== Segment start ==
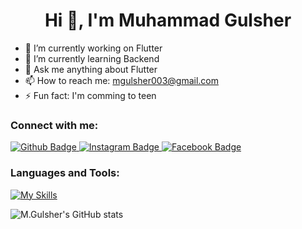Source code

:  <h1 align="center">Hi 👋, I'm Muhammad Gulsher</h1>

- 🔭 I’m currently working on Flutter
- 🌱 I’m currently learning Backend
- 💬 Ask me anything about Flutter 
- 📫 How to reach me: mgulsher003@gmail.com
- ⚡ Fun fact: I'm comming to teen
  
### Connect with me:
<div id="badges">
  <a href="https://github.com/MuhammadGulsher11">
    <img src="https://img.shields.io/badge/Github-white?style=for-the-badge&logo=Github&logoColor=black" alt="Github Badge"/>
    
   <a href="https://www.instagram.com/cadetgulsher_10115">
    <img src="https://img.shields.io/badge/Instagram-purple?style=for-the-badge&logo=instagram&logoColor=white" alt="Instagram Badge"/>
  </a>
   <a href="https://fb.com/Cadet M. Gulsher">
    <img src="https://img.shields.io/badge/Facebook-blue?style=for-the-badge&logo=facebook&logoColor=white" alt="Facebook Badge"/>
  </a>
</div>

### Languages and Tools:
[![My Skills](https://skillicons.dev/icons?i=flutter,dart,python,firebase,github,c++,git,postman,figma,xd&perline=5)](https://skillicons.dev)

![M.Gulsher's GitHub stats](https://github-readme-stats.vercel.app/api?username=axiftaj&show_icons=true&theme=dark)


<br>
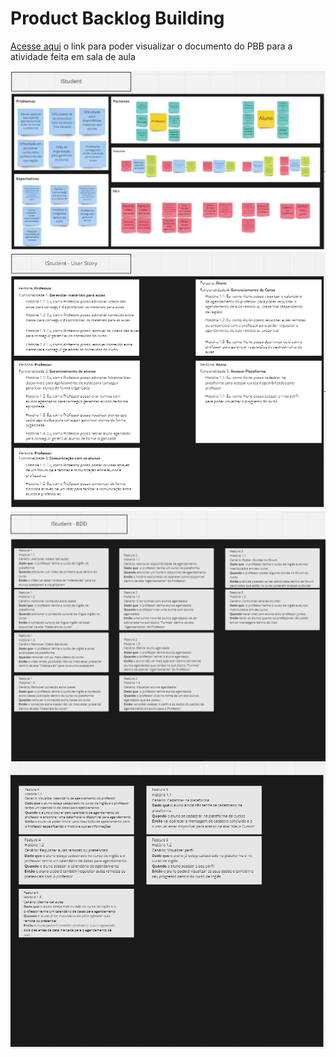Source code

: # Product Backlog Building

[Acesse aqui](https://miro.com/app/board/uXjVPpmCa-Q=/?share_link_id=614751621049) o link para poder visualizar o documento do PBB para a atividade feita em sala de aula

![PBBImagem](../assets/iStudent%20-%20PBB.png)
![PBBUserStoryImagem](../assets/iStudent%20-%20User%20Story.png)
![PBBBDD1Imagem](../assets/iStudent%20-%20BDD1.png)
![PBBBDD2Imagem](../assets/iStudent%20-%20BDD2.png)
== Segment end ==
Work to be completed
Reply with one number only: how many lines of the listing hold "style"?

Response
3